Things to do →
[a] In the piece on earning attention through social media, what was the name of the Kleenex campaign?
[b] Using the reason the social media marketing piece gives, explain why marketers should provide something of value to the people they want to reach.
[c] Pick up the piece on earning attention through social media at the point where it stops, and keep writing.

What Old McDonald Can Teach You About Social Media
Consumers have developed extremely sophisticated filters. As a marketer, you’re fighting that filter every day.
What if you could take the filter out of play altogether? You can. Here’s how:
Shifting to Earned Attention
The problem with most marketing and promotional efforts is that they demand attention from people who are very stingy about giving it. With social media tools, we have an opportunity to take the filter out of play altogether by playing a different attention-getting game: we can earn attention rather than demand it.
You have a chance to earn attention from the right people—those with whom we most want to connect because they’re our most desirable audience. A shift from demanding attention toward earning attention seems subtle but it changes everything because you start operating differently.
We all pay attention to the things we find valuable, so as marketers we have to figure out how to provide something of value to the people we’re trying to reach. Once we do, we have their attention, and once we have their attention, we’ve gained that very thing we were so hungry for all along.
Five Ways to Earn Attention With Valuable Content
You can apply a simple concept that grounds you to create content that people will value. It’s the Old McDonald method of creating content:
E – Entertain
I – Inspire
E – Educate
I – Inform
O – Outrage
We’ve all received our fair share of funny videos. People send these to us because they found them funny and thought we would too. The Double Rainbow guy or Antoine Dodson of “Bed Intruder” fame wouldn’t be known if it weren’t for entertaining video. Entertainment is already something people are inclined to give their attention to, so why wouldn’t you seek to use that when it’s appropriate?
Content that’s genuinely funny, playful or dramatic earns attention for its entertainment value. There’s no reason why your content can’t entertain. Don’t force it if it’s not natural, but don’t hide it either. Perhaps you’re not terribly entertaining, but someone else in your organization is. What would it take to get her or him involved in creating content with you?
An emotional connection makes people love everything from Oprah to Hallmark commercials. A few years ago, Kleenex launched a great campaign called “Let It Out,” which immediately earned attention for its emotional connection with people. Social media inherently inserts a more human element into business if done well, so seeking to make an emotional connection using your content is a way to deepen that human connection.

Exercise data →
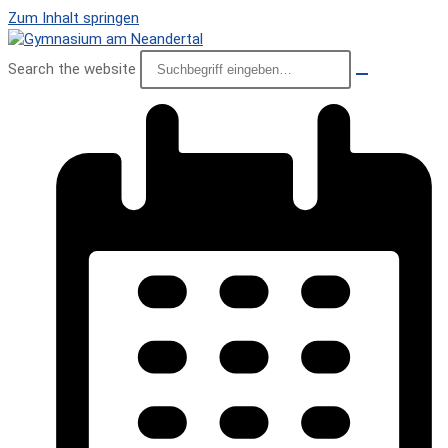
Zum Inhalt springen
Search the website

Responses →
[a] "Let It Out."

[b] People pay attention to things they find valuable. Once marketers offer something of value, they gain the audience's attention, which is what they wanted all along.

[c]
When starting to think along these lines, consider capturing great testimonials from customers, sharing touching stories from employees, a heart-to-heart message from your CEO or featuring a cause that your organization supports. Your customers know people work for your company. Sometimes you just have to remind them.
Another value that earns attention is education. Social Media Examiner has great instructional content that you find valuable. That’s why this is probably not your first time here and why you’re going to be back again. Here are some categories for you to consider as you create good educational content:
- What to do
- What not to do
- When to do something
- When not to do something
- How to do something
- Why to do something
- Why not to do something
Passing along information to people can also be highly valuable. When you share news, stats or even humorous updates on your Twitter account, you’re simply informing the people who see it. The difference between this category of sharing versus the educate category is that the focus isn’t on the “what to” or “how to” types of information, it’s focused on the “what is,” “who is” and “how is” of information.
Controversy is not always a bad thing. In fact, controversy can often earn attention for an issue that would otherwise go unknown. When considering controversy from a content development standpoint, you need to choose your battles wisely, but the idea here is that if you’re really focused on earning attention from the right people, there are some controversial issues that may endear you further to that group.
For instance, I have a friend who is a Microsoft product guy through and through. You might imagine what his feelings are for Apple products despite all the positive perception Apple has today. My friend isn’t interested in appealing to the Apple crowd on his blog, so he says things about Apple products that would make an Apple lover’s blood boil. He doesn’t care, though. His readers are like him and his views endear him further to the people he’s really interested in talking to anyway. He may be going against the tide of mainstream perception but he’s right in stride with the people he’s trying to reach.
Putting It Together
The EIEIO method of creating content should serve you well as you think about creating your own content. If all of your content can be placed in at least one of the five categories, you’re on the right track. If your content can land in multiple categories, even better! Remember that content for social media is not just text. It’s audio, video, images and text. Mix up your content delivery but always keep it focused on earning attention from the people you want to reach.
What are some of the difficulties you’ve had creating content? Do you find it’s a lack of ideas, time, permission or ability? How are you succeeding with your own content efforts? Share your comments in the box below.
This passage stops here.